▸ **WHAT THE EXERCISE ASKS**: Return the full listing word for word, but drop every picture from it.

▸ **DATA FOR THIS EXERCISE**:
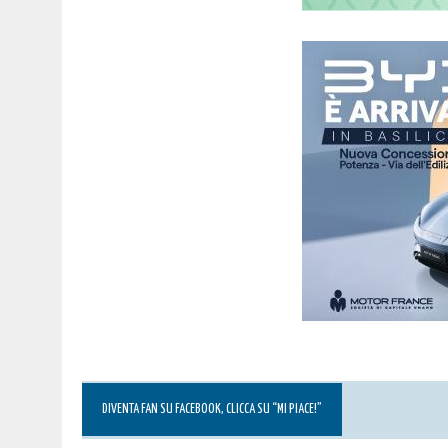
DIVENTA FAN SU FACEBOOK, CLICCA SU “MI PIACE!”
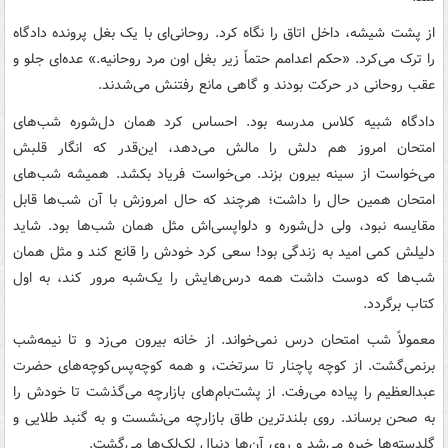
از پشت شیشه، داخل اتاق را نگاه کرد. روحانی‌ای با یک بغل پرونده دادگاه
را ترک می‌کرد. «حکم اعدامم حتماً زیر بغل اون مرد روحانیه.» عده‌ای جلو و
عقب روحانی در حرکت بودند و گاهی مانع رفتنش می‌شدند.
دادگاه شبیه کلاس مدرسه بود. احساس کرد همان دل‌شوره شب‌های
امتحان امروز هم دلش را مالش می‌دهد، این‌قدر که انگار قلبش
می‌خواست از سینه بیرون بزند. می‌خواست فریاد بکشد. همیشه شب‌های
امتحان همین حال را داشت؛ هرچند که حال امروزش با آن شب‌ها قابل
مقایسه نبود، ولی دل‌شوره و دلواپسی‌اش مثل همان شب‌ها بود. شاید
دلیلش کمی امید به زندگی بود! سعی کرد خودش را قانع کند و مثل همان
شب‌ها که دوست داشت همه درس‌هایش را یک‌شبه مرور کند، به اول
کتاب برگردد.
معمولاً شب امتحان درس نمی‌خواند. از خانه بیرون می‌زد و تا نیمه‌شب
برنمی‌گشت. از کوچه پاچنار تا سرتخت، و همه کوچه‌پس‌کوچه‌های حضرت
عبدالعظیم را پیاده می‌رفت. از پشت‌بام‌های بازارچه می‌گذشت تا خودش را
به صحن برساند. روی بلندترین طاق بازارچه می‌نشست و به گنبد طلایی و
گلدسته‌ها خیره می‌شد و روی آن‌ها دنبال لک‌لک‌ها می‌گشت.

▸ **EXPECTED ANSWER**:
DIVENTA FAN SU FACEBOOK, CLICCA SU “MI PIACE!”
از پشت شیشه، داخل اتاق را نگاه کرد. روحانی‌ای با یک بغل پرونده دادگاه
را ترک می‌کرد. «حکم اعدامم حتماً زیر بغل اون مرد روحانیه.» عده‌ای جلو و
عقب روحانی در حرکت بودند و گاهی مانع رفتنش می‌شدند.
دادگاه شبیه کلاس مدرسه بود. احساس کرد همان دل‌شوره شب‌های
امتحان امروز هم دلش را مالش می‌دهد، این‌قدر که انگار قلبش
می‌خواست از سینه بیرون بزند. می‌خواست فریاد بکشد. همیشه شب‌های
امتحان همین حال را داشت؛ هرچند که حال امروزش با آن شب‌ها قابل
مقایسه نبود، ولی دل‌شوره و دلواپسی‌اش مثل همان شب‌ها بود. شاید
دلیلش کمی امید به زندگی بود! سعی کرد خودش را قانع کند و مثل همان
شب‌ها که دوست داشت همه درس‌هایش را یک‌شبه مرور کند، به اول
کتاب برگردد.
معمولاً شب امتحان درس نمی‌خواند. از خانه بیرون می‌زد و تا نیمه‌شب
برنمی‌گشت. از کوچه پاچنار تا سرتخت، و همه کوچه‌پس‌کوچه‌های حضرت
عبدالعظیم را پیاده می‌رفت. از پشت‌بام‌های بازارچه می‌گذشت تا خودش را
به صحن برساند. روی بلندترین طاق بازارچه می‌نشست و به گنبد طلایی و
گلدسته‌ها خیره می‌شد و روی آن‌ها دنبال لک‌لک‌ها می‌گشت.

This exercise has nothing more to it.